- TASK GOAL:
Write the next part of the forum thread on sandblasting orifice size below, picking up after its final post.
======== PASSAGE TO READ ========
# Sandblasting Orifice Questions



## PaliBob (Jun 11, 2008)

I don't know anything about the guns but the Tip will get bigger with time. After all it is being sandblasted too.

Is your gun similar to this one?
http://www.amazon.com/Sandblaster-Gun-Extra-Nozzles-Blasting/dp/B000FVEEU6

These guns are getting more popular, and the abrasive media is no longer just sand.
http://www.harborfreight.com/cpi/ctaf/displayitem.taf?Itemnumber=40925

Even Soda:
http://www.harborfreight.com/cpi/ctaf/displayitem.taf?Itemnumber=66742


----------



## vegerl (Apr 21, 2009)

*Sand blast gun clearification*

It's like this one. The orifice is before the nozzle and should not see much. if any, wear. I believe it controls the cfm throughput of the gun and the larger the orifice - the more sand is delivered. So long as the compressor can keep up. I am looking for someone with more experience to back me up or set me striaght.

http://www.amazon.com/Coleman-Powermate-009-0002CT-Air-Sandblast/dp/B000SZY9AO


----------



## PaliBob (Jun 11, 2008)

*re: machining orfice size*



> .... I can have two of them machined to match the largest one....


Veg, I don,t see why you're considering machining an orfice of a $20 Gun when as you say:


vegerl said:


> ......The orifice is before the nozzle and should not see much. if any, wear.


 If you want to know which size works best for you, since you have already bought the gun, why not just try it out for yourself?


----------



## JCAHILL4 (Nov 3, 2008)

PaliBob said:


> If you want to know which size works best for you, since you have already bought the gun, why not just try it out for yourself?



:thumbsup:


----------



## Maintenance 6 (Feb 26, 2008)

The inside of the nozzle will definitely wear as you use it. These are syphon type nozzles and are hardened. I would not try to machine them out. If your compressor will deliver the CFMs you need, then you are good to go. These guns are OK for a DIYer doing lawn furniture or a bike frame, or for use in a blast cabinet. For serious work you'll want a pressurized system that will accomodate different types of blast media, like plastic or walnut shells, etc. You must have a serious compressor. Syphon guns are notorious air hogs.


----------



## Rmankty (Aug 15, 2012)

Hello! This is the sight I've been looking for! I dont have any experience with sandblasting except with a cabinet long ago.While I can see the benefit of owning one,the reason I am looking at buying one now is for a special purpose- to fill in a tunnel underneath the concrete driveway of my Mothers home. My question then is getting the best affordable equipment to fill this hole up, and I'll cap each end with concrete.The tunnel is approx 25 ft long 8" diameter.Then end of the gun is called the orifice? And you plug nozzles into that? I was told that I could shoot sand through the gun without a nozzle,would that gain diameter? I'm willing to spend enough to get a good compressor, maybe a pressure tank instead of a siphon/gravity feed hopper and a sandblasting gun that has the biggest orifice that is practical.plus hose and a respirator.The only other way I know to DIY on this is to buy/rent a hand grout pump with hose: or buy some poly expanding foam. Your help is appreciated,I thank you for it in advance!
======== AVAILABLE DATA ========
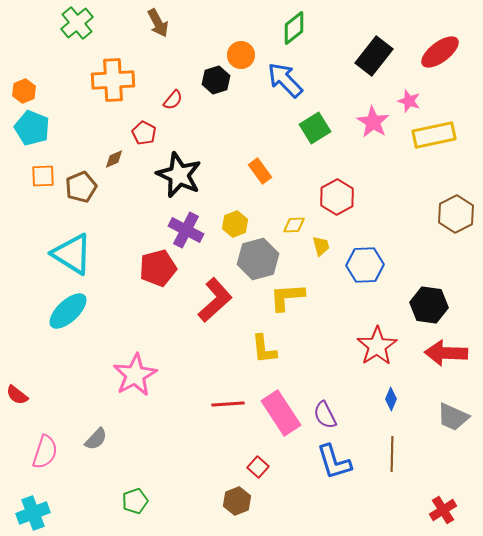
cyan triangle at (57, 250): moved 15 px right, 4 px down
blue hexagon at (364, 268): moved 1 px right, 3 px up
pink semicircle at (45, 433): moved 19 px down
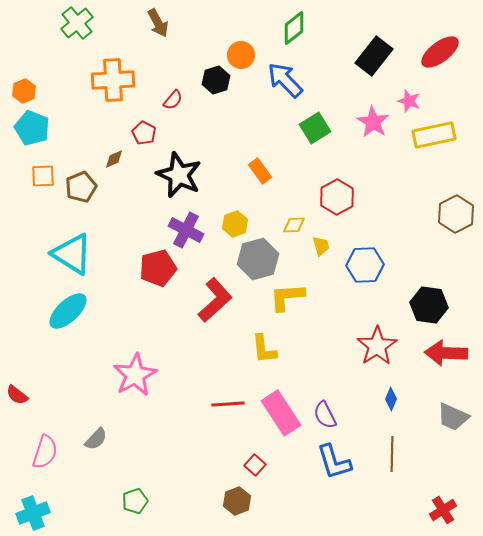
========
- REPLY:
----------



## joecaption (Nov 30, 2011)

The smaller the oriface the tighter the pattern.
Picture a garden hose, If there's no nozzle on the end you get flow and not much pressure. Add the nozzle and pressure goes up and flow goes down.


----------



## DexterII (Jul 14, 2010)

Assuming that you are serious, is this a culvert or a washout? If an actual culvert, and if the affected grading has been changed such that it can be abandoned, and you simply want to eliminate the possibility of skunks or whatever getting into it, you should be able to simply cap the ends, whether with concrete, rebar, etc. If it is a washout, I would suggest searching for a local mudjacking company. Trying to pack it full with a sandblaster does not make a lot of sense to me, and it seems like the cost of everything required to do so would exceed that of a more typical solution.


----------



## joecaption (Nov 30, 2011)

Crazy idea to to even try it.


----------



## Maintenance 6 (Feb 26, 2008)

A sandblaster is not the answer to filling in a void. If you are worried about the driveway collapsing, then you should pump it full of concrete slurry or grout. A sandblaster won't get it full. You'll have voids, plus the amount of work and air consumed to fill it would be outrageous.


----------



## Bondo (Dec 8, 2007)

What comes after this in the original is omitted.